WASHINGTON — A federal appeals court on Friday threw out a contempt citation against Interior Secretary Gale A. Norton in connection with her handling of a trust fund containing royalties for Native Americans.
In September, U.S. District Judge Royce Lamberth cited Norton for failing to take court-ordered steps to fix the 116-year-old system for managing mineral and timber royalties on lands assigned by the government to individual Indians.
But the U.S. Court of Appeals for the District of Columbia Circuit found that Lamberth had erred in his application of the law, in part because he held Norton in contempt for actions that largely occurred before she took office.
"Because Secretary Norton cannot be held criminally liable for contempt based upon the conduct of her predecessor in office, her contempt conviction cannot stand," the three-judge panel said in a unanimous ruling.

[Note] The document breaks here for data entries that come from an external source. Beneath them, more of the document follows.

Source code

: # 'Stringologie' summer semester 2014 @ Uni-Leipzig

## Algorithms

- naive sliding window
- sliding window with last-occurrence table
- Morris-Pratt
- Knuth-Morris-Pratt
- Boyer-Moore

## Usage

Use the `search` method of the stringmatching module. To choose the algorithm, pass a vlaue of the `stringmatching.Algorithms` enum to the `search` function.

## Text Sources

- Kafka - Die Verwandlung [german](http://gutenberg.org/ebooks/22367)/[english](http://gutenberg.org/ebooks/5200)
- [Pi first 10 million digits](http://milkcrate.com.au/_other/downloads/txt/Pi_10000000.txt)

The ruling stemmed from a 1996 lawsuit filed by Elouise Pepion Cobell and four other named plaintiffs on behalf of hundreds of thousands of Indians they say have been deprived of billions of dollars through the decades because of mismanagement of the trust fund and fraud.
In its ruling, the appeals court did not challenge the ongoing case before Lamberth that is expected to decide how the government must proceed in conducting an accounting of the trust fund and in reforming the system.
The appeals court also dismissed a monitor who had been appointed by the district court in 2001 to oversee Interior Department efforts to reform the trust fund. The department had objected to the appointment.
"In this case, the district court's appointment of the monitor entailed a license to intrude into the internal affairs of the department, which simply is not permissible under our adversarial system of justice, and our constitutional system of separated powers," the appeals court stated.
The Bush administration said the appeals court decision vindicated Norton and would allow the department to direct more of its attention on reforming the royalty system, which was established in 1887.
"This ruling today is a victory for the American Indians and Alaskan Natives we serve," said Dan DuBray, a spokesman for the Interior Department. "Now, the department is focused not on the scorched-earth tactics of the plaintiffs' attorneys but on the real work that needs to be done."
A lawyer for plaintiffs in the case minimized the importance of the ruling.
"All this does is get the fraud off the back of the secretary," said Dennis Gingold. The ruling reinforces the plaintiffs' larger case, he added.
The Interior Department and the plaintiffs have widely different opinions about how the accounting of the trust fund should be conducted and how the system should work in the future. For instance, the plaintiffs want a thorough study of every account that has existed since 1887. The department argues that it should be required to conduct only a more limited investigation of accounts that were open as of 1994.
Also, the plaintiffs want an independent receiver to manage the trust fund, but Norton wants the Interior Department to retain control.
Threatened with a contempt ruling, Norton and other top department officials had spent much time and energy focused on the Indian trust fund issue since taking office.
Members of Congress stressed that the court's ruling should not give the Interior Department an excuse to put the problem on the back burner.
Senate Minority Leader Tom Daschle (D-S.D.) said that "it is long past time to correct the federal government's shameful mismanagement of Indian trust assets."
"It is regrettable," Daschle said, "that the Interior Department seems to be more concerned about fighting for themselves than in fighting for Native Americans."